Although the trustee thus has a strong case for piercing the corporate veil on a rationale of misrepresentation, this would not carry the day for him completely, because there is no evidence of how much credit the unsecured creditors advanced after the filing of the disclosure statement. If it was less than the value of the four parcels, allowing the trustee to claim that entire value as an asset of the bankrupt estate would confer a windfall on the unsecured creditors. Misrepresentation, however, was only one of the rationales that the bankruptcy judge used to pierce the corporate veil; the other was simply that the Wises did not own the parcels in question, notwithstanding their paper titles. The fact that title is in A's name does not prove that he owns it. He may be a trustee, or he may have given the land to B without bothering to alter the paper titles; in either case B would have equitable ownership, which is all that section 541 of the Bankruptcy Code requires. There is much evidence to support the inference that Telemark was the real owner of the four parcels. It paid indirectly for two of them, paid all expenses on all four, and treated all four as just another corporate asset. In this analysis the disclosure statement takes on a different significance: not as a representation about the ownership of the land but as one piece of evidence that Wise himself considered the land an asset of Telemark rather than a personal asset. The fact that Wise paid for two of the parcels with "his own" money has no significance; since he treated Telemark's assets as his own, the money may well have been Telemark's. In short, by holding out the land as property of Telemark, Wise made it Telemark's property so far as Telemark's creditors were concerned. Bank of Mauston v. Marachowsky, 258 Wis. 599, 46 N.W.2d 863 (1951); cf. Baird & Jackson, Possession and Ownership: An Examination of the Scope of Article 9, 35 Stan.L.Rev. 175, 180-81 (1983).


Let us turn our attention now to the personal property that the trustee claims. We distinguish between the utilitarian items--the chairs and ladders and so forth--and the decorative items, primarily some Indian artifacts. Many of the utilitarian items were paid for by Telemark. Some were bought with checks drawn on Wise's personal bank account, but there are no records indicating which items were his property and which the corporation's; since he treated corporate assets and his own interchangeably, the fact that some items were paid for by personal check does not show that they really belonged to him rather than the corporation. All were items designed for commercial rather than personal use. The bankruptcy judge and the district judge were entitled to find (even more clearly than in the case of the four parcels of land) that they were the property of Telemark and not of Wise. Although it thus is not necessary to consider misrepresentation, we add that creditors would have assumed that the owner of the resort--Telemark--owned these items; and Telemark's disclosure statement lists as corporate assets miscellaneous unspecified equipment.


The decorative items are different. If a person buys a work of art with his own money and places it in his office, there is no presumption that the business owns it; nor is a creditor likely to extend credit in reliance on the business's owning it, for businesses commonly rent works of art or display works loaned to it by its officers.
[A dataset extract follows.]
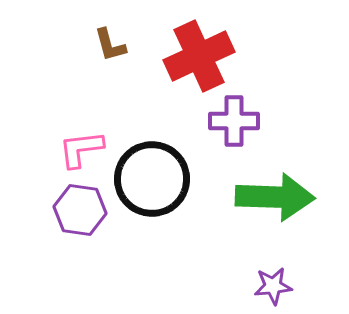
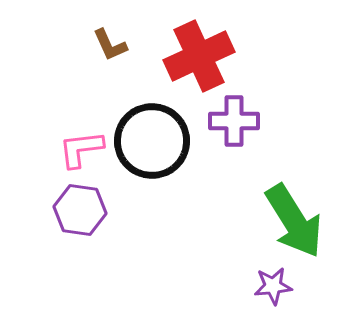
brown L-shape: rotated 9 degrees counterclockwise
black circle: moved 38 px up
green arrow: moved 19 px right, 24 px down; rotated 56 degrees clockwise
Of course Telemark may be the real owner of these artifacts even if they were paid for out of Wise's "personal" funds, for as we have said no distinction was maintained between personal and corporate assets. But the evidence of this is much weaker than in the case of the land and the utilitarian items of personal property. Wise is entitled to present evidence that (1) decorative items (2) paid for by personal check were in fact his and not Telemark's. There is no question of reliance by creditors on Telemark's owning these items; the items were never listed in any financial disclosure statement and a creditor would not think that they were necessarily Telemark's property.


The other issues do not require discussion. The district court's judgment is affirmed except with respect to the decorative items of personal property, as to which the case is remanded to the district court with directions to remand the case to the bankruptcy judge for a further hearing on who owns them.